Les sauces -qui ressemblent plus à des soupes- sont faites avec des plantes locales: sauce arachide, sauce aubergine, sauce graine, sauce feuille, sauce gombo, sauce djoumgblé. On consomme aussi en Côte d'Ivoire des ragouts, des sandwichs de spaghettis, des plats sénégalais comme le tchèpe ou du mouton braisé avec de l’attiéké.
Dans les restaurants, "comme dans bien d’autres lieux en Côte d’Ivoire, le premier arrivé n’est pas nécessairement le premier servi: il faut savoir s’imposer et avoir une grande gueule". .. Quand il n’y a pas de file d’attente, "allez directement vers la cuisinière, demandez ce qu’il y a au menu ("C’est quelle sauce ? "), passez la commande et installez-vous".
Pour chaque plat, les Ivoiriens ont mis au point une façon particulière de manger. Le riz en sauce est servi dans deux plats différents : le riz d’une part, et la sauce avec la viande (ou le poisson) d’autre part. "Ce plat se mange avec la cuillère, que vous utilisez pour verser la sauce dans le riz (et pas le contraire !). Pour le foutou, vous aurez deux assiettes aussi, mais le tout se mange avec les doigts. Prélevez avec les doigts un morceau de foutou et trempez-le dans la sauce.
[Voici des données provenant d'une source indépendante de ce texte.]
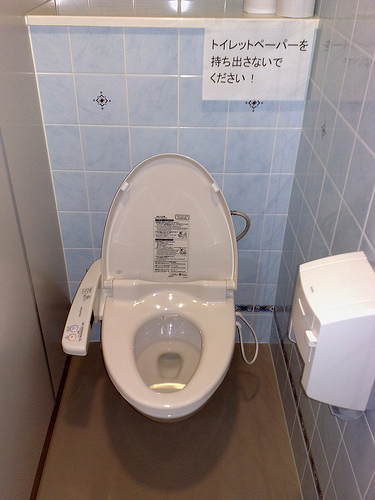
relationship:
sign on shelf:
[203, 18, 316, 103] [24, 1, 319, 25]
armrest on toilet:
[60, 259, 100, 355] [59, 150, 237, 425]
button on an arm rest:
[67, 333, 76, 339] [60, 258, 100, 359]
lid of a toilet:
[99, 151, 239, 290] [59, 150, 237, 425]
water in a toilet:
[148, 344, 190, 374] [88, 150, 239, 424]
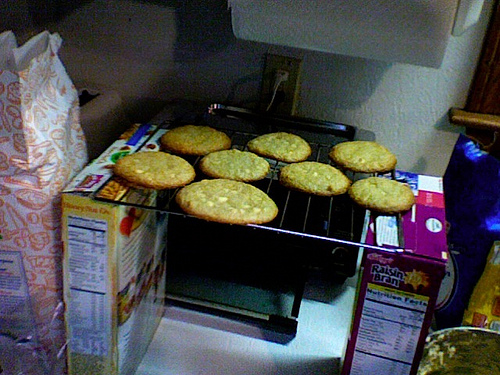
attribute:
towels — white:
[228, 0, 445, 71]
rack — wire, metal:
[92, 121, 402, 251]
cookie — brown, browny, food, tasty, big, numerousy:
[178, 175, 280, 227]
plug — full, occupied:
[260, 54, 301, 115]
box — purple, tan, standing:
[341, 170, 444, 373]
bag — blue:
[434, 131, 499, 325]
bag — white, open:
[0, 30, 90, 374]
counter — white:
[126, 270, 361, 374]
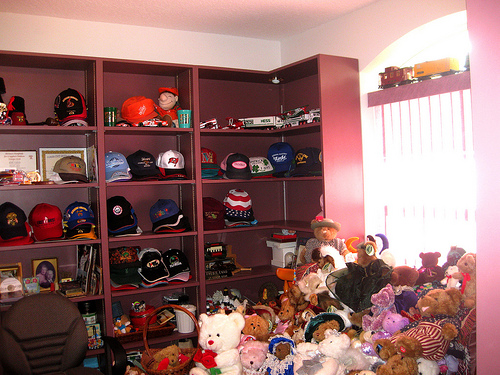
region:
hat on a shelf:
[117, 92, 157, 124]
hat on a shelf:
[26, 201, 64, 243]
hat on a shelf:
[61, 200, 98, 227]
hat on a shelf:
[99, 192, 137, 234]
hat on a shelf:
[146, 193, 183, 233]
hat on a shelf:
[220, 182, 260, 224]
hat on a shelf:
[199, 194, 230, 237]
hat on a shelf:
[194, 143, 223, 175]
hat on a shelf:
[221, 152, 259, 182]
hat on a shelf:
[244, 155, 276, 180]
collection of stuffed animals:
[188, 218, 478, 373]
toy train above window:
[377, 56, 467, 87]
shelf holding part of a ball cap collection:
[202, 137, 322, 181]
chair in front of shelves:
[5, 292, 127, 374]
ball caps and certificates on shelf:
[3, 146, 99, 183]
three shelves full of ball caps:
[109, 133, 199, 289]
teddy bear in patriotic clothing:
[372, 290, 461, 361]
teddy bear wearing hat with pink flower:
[304, 215, 346, 259]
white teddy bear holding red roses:
[191, 313, 245, 374]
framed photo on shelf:
[33, 255, 58, 290]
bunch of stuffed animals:
[172, 250, 482, 373]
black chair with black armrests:
[1, 288, 131, 373]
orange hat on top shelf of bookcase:
[119, 87, 163, 119]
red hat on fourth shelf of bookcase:
[28, 202, 66, 245]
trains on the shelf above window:
[373, 57, 475, 82]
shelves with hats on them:
[0, 39, 365, 364]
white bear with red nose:
[194, 309, 239, 373]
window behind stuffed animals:
[371, 109, 470, 254]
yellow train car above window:
[412, 55, 454, 78]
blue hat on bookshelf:
[262, 136, 299, 173]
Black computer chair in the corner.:
[0, 280, 105, 367]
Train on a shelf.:
[369, 48, 462, 90]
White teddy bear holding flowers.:
[189, 303, 246, 373]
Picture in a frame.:
[20, 253, 68, 293]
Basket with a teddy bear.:
[135, 287, 202, 368]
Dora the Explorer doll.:
[299, 305, 349, 347]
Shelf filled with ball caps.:
[2, 202, 94, 246]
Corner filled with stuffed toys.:
[256, 253, 466, 373]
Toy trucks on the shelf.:
[222, 100, 320, 135]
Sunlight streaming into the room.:
[308, 145, 465, 208]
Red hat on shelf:
[28, 202, 66, 243]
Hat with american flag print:
[217, 188, 257, 227]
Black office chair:
[0, 296, 130, 371]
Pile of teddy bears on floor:
[189, 207, 489, 374]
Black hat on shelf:
[124, 144, 159, 184]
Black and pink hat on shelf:
[218, 148, 252, 183]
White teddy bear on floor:
[187, 308, 249, 374]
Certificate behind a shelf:
[35, 142, 96, 183]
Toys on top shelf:
[198, 101, 328, 139]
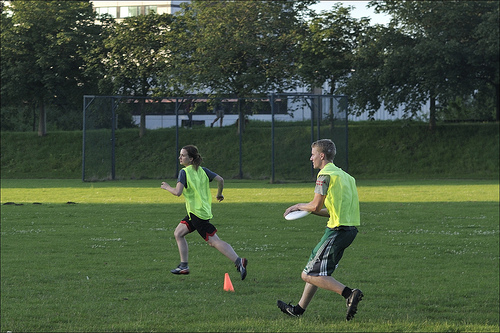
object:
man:
[274, 138, 364, 323]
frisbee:
[283, 210, 313, 221]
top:
[181, 164, 213, 221]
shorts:
[302, 226, 360, 277]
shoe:
[345, 287, 364, 321]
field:
[0, 176, 500, 333]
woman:
[159, 144, 248, 282]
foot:
[236, 257, 248, 281]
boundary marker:
[223, 272, 236, 293]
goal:
[81, 93, 349, 185]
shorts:
[180, 212, 219, 241]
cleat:
[276, 298, 305, 319]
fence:
[318, 92, 349, 123]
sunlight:
[0, 184, 500, 205]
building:
[110, 0, 475, 131]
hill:
[0, 120, 500, 179]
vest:
[316, 162, 360, 229]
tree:
[169, 0, 309, 128]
Il est toléré de manger le foutou avec la fourchette, mais certains vous diront que de cette manière, la nourriture ne sera pas aussi bonne qu’avec les doigts".
L’attiéké, quant à lui, se mange toujours avec les doigts et il faut le paumer, c’est-à-dire "en faire une boule compacte dans votre main. Une fois la boule en main, essayez d’attraper dans la même main quelques condiments et de tout mettre dans la bouche. Si l’attiéké est accompagné de soupe, cette dernière (ainsi que sa viande ou son poisson) se prendra avec une cuillère à soupe, mais l’attiéké toujours avec les doigts".
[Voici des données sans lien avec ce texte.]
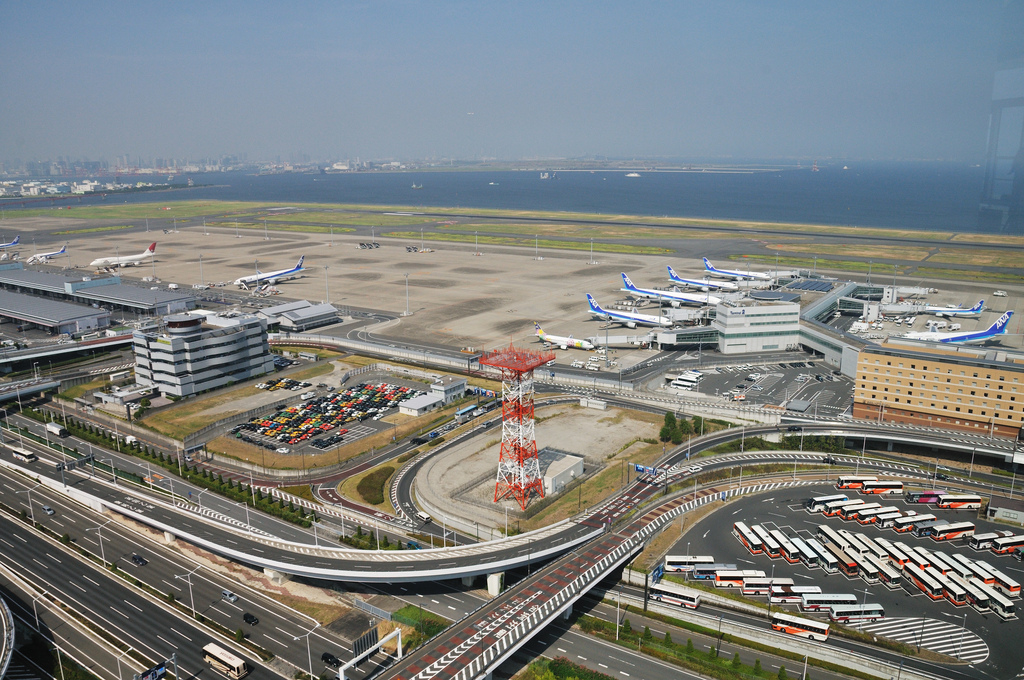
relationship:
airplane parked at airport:
[584, 292, 675, 329] [5, 199, 991, 671]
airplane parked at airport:
[617, 271, 719, 308] [5, 199, 991, 671]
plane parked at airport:
[698, 253, 776, 288] [5, 199, 991, 671]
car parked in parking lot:
[335, 422, 351, 436] [229, 366, 430, 457]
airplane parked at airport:
[81, 242, 161, 273] [5, 199, 991, 671]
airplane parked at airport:
[230, 251, 311, 290] [5, 199, 991, 671]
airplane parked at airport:
[579, 288, 681, 334] [5, 199, 991, 671]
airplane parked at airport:
[612, 269, 721, 311] [5, 199, 991, 671]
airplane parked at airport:
[657, 260, 744, 291] [5, 199, 991, 671]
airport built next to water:
[5, 199, 991, 671] [31, 163, 993, 237]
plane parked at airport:
[891, 307, 993, 346] [5, 199, 991, 671]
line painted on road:
[154, 631, 181, 649] [1, 515, 287, 676]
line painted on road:
[169, 623, 193, 641] [1, 515, 287, 676]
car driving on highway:
[236, 606, 262, 628] [3, 471, 388, 677]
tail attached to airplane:
[145, 238, 159, 252] [83, 236, 163, 269]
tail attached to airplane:
[580, 290, 602, 316] [579, 290, 679, 332]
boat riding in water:
[621, 169, 643, 178] [3, 160, 993, 234]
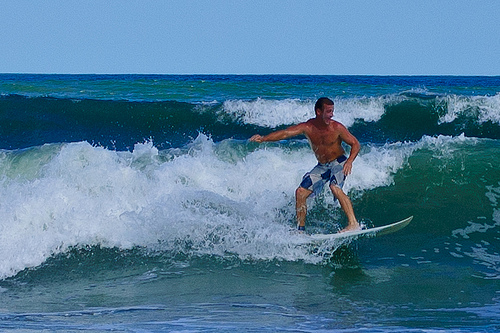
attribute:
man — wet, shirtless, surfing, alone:
[248, 98, 363, 235]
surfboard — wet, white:
[312, 215, 414, 241]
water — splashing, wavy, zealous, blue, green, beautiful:
[0, 72, 500, 333]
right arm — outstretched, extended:
[249, 122, 309, 144]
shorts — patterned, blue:
[299, 153, 352, 193]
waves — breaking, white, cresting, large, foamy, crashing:
[0, 85, 500, 285]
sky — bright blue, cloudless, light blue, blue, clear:
[0, 1, 500, 78]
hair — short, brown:
[315, 97, 333, 111]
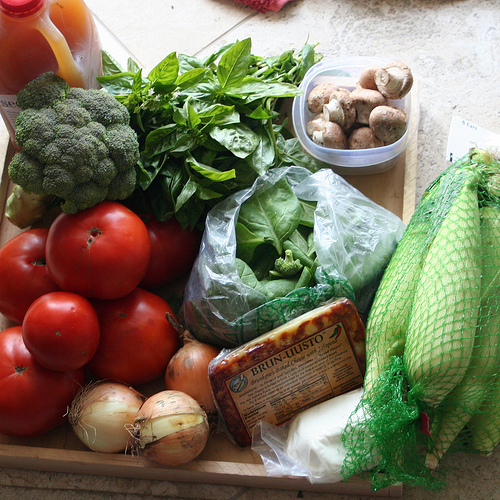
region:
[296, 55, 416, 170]
A transparent container of mushrooms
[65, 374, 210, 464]
Two onions still in their peel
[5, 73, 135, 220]
A head of broccoli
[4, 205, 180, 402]
A pile of large, red tomatoes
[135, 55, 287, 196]
Leafy, green vegetables in a pile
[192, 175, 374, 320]
A plastic bag of leafy vegetables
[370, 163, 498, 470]
A bundle of corn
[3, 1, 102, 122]
Half of a gallon of iced tea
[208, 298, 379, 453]
Cheese wrapped in plastic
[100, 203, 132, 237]
Skin of a tomato reflecting light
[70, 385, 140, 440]
a cooking onion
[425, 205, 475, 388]
a raw maize in a plastic bag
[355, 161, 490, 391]
a bunch of maize packed in a net bag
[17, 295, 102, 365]
a ripe tomatoe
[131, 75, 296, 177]
a bunch of green vegetables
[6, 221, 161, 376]
a bunch of ripe tomatoes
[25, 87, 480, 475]
a collection of cooking vegetables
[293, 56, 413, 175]
mushrooms in plastic bowl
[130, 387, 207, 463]
onion with split skin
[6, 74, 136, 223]
florets of broccoli bunch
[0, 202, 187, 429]
pile of red tomatoes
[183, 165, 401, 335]
bag of spinach leaves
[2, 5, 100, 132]
plastic jug of liquid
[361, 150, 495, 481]
green net bag over corn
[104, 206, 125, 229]
light reflection on skin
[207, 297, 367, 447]
sealed plastic bag of food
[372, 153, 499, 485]
Sweet corn in a mesh bag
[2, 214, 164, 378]
Some ripe tomatoes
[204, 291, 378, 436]
Package of baked cheese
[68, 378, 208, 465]
A couple of white onions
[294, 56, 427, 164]
A container of edible mushrooms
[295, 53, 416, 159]
A container of mushrooms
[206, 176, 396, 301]
A bag of spinach leaves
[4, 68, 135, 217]
A head of broccoli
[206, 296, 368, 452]
A package of cheese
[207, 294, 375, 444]
A small package of baked cheese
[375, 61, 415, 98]
mushroom on top of container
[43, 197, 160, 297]
tomatoe next to broccoli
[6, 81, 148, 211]
broccoli next to tomato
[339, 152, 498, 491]
corn inside a net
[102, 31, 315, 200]
vegetable greens next to broccoli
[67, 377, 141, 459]
oniions next to tomato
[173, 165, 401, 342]
spinach leaves in a bag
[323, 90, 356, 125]
mushroom in a container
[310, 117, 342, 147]
mushroom in a container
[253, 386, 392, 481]
cheese beside corn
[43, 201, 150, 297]
Large round tomato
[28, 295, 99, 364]
Large round tomato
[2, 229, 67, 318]
Large round tomato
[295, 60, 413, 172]
a bowl of mushrooms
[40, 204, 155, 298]
a large red tomato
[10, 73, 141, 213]
a large head of broccoli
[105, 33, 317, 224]
a bunch of green lettuce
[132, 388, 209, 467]
a large onion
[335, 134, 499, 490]
a bunch of corn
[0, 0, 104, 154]
a bottle of juice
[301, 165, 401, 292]
a clear plastic food bag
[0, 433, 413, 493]
a wooden tray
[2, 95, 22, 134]
a white sticker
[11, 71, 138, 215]
large green bunch of broccoli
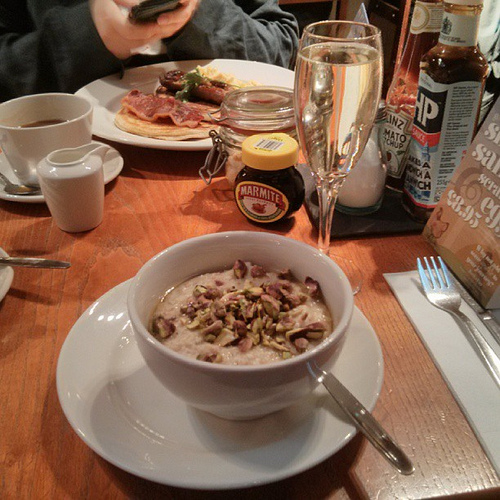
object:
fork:
[413, 253, 500, 393]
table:
[1, 91, 498, 500]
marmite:
[232, 131, 304, 230]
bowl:
[121, 230, 355, 427]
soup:
[147, 260, 334, 363]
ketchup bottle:
[378, 0, 442, 197]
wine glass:
[293, 19, 383, 301]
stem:
[314, 189, 336, 260]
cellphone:
[126, 0, 180, 26]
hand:
[89, 0, 159, 65]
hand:
[153, 0, 198, 40]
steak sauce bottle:
[397, 0, 489, 226]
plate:
[71, 58, 295, 148]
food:
[157, 68, 234, 104]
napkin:
[379, 269, 498, 481]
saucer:
[0, 139, 124, 201]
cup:
[0, 88, 92, 188]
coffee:
[11, 117, 67, 127]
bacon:
[116, 88, 205, 130]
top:
[300, 18, 383, 47]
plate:
[50, 277, 382, 491]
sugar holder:
[197, 88, 295, 195]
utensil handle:
[3, 254, 73, 266]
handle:
[453, 309, 500, 391]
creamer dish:
[34, 142, 106, 234]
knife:
[445, 264, 499, 349]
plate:
[0, 244, 14, 303]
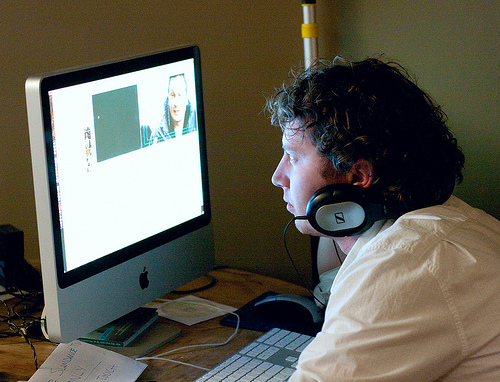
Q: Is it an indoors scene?
A: Yes, it is indoors.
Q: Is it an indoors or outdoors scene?
A: It is indoors.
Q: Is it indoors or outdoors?
A: It is indoors.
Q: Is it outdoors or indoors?
A: It is indoors.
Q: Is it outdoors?
A: No, it is indoors.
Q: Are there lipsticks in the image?
A: No, there are no lipsticks.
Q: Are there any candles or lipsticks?
A: No, there are no lipsticks or candles.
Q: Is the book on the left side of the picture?
A: Yes, the book is on the left of the image.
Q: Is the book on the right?
A: No, the book is on the left of the image.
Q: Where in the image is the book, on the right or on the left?
A: The book is on the left of the image.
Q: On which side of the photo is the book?
A: The book is on the left of the image.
En matière de piment, les Ivoiriens ne sont clairement pas raisonnables. En Côte d’Ivoire, le contraire de pimenté est fade. Ainsi, "demander à la cuisinière ou au cuisinier si son plat est fait avec du piment est inutile et revient à lui demander en toute courtoisie si son plat est insipide".
Si vous êtes invité à "manger Ebola", pas de panique, votre interlocuteur parle de viande de brousse, vraisemblablement de l’agouti (une sorte de ragondin) ou du rat. Le terme Ebola vient du fait qu’au plus fort de l’épidémie, la consommation de viande de brousse était interdite. Même si manger Ebola ne comporte aujourd'hui plus de risque pour la santé, cela peut cependant présenter un problème éthique, car il peut s’agir de viande d’animaux menacés d’extinction comme le pangolin, certains céphalophes (biche ou gazelle) ou des serpents en voie de disparition. C’est beaucoup plus rare, mais il peut aussi être question de viande d’hippopotame, de singe ou d’éléphant.
Un livre tonique et sans tabou, au plus près de la vie quotidienne en Côte d'Ivoire qui devrait donner au lecteur "l’audace de lacer bien haut (ses) chaussures, de sangler (son) sac à dos et de laisser (son) guide touristique à l’hôtel car, explique Nathan Sologny, "maintenant, la Côte d’Ivoire, vous en avez le mode d’emploi".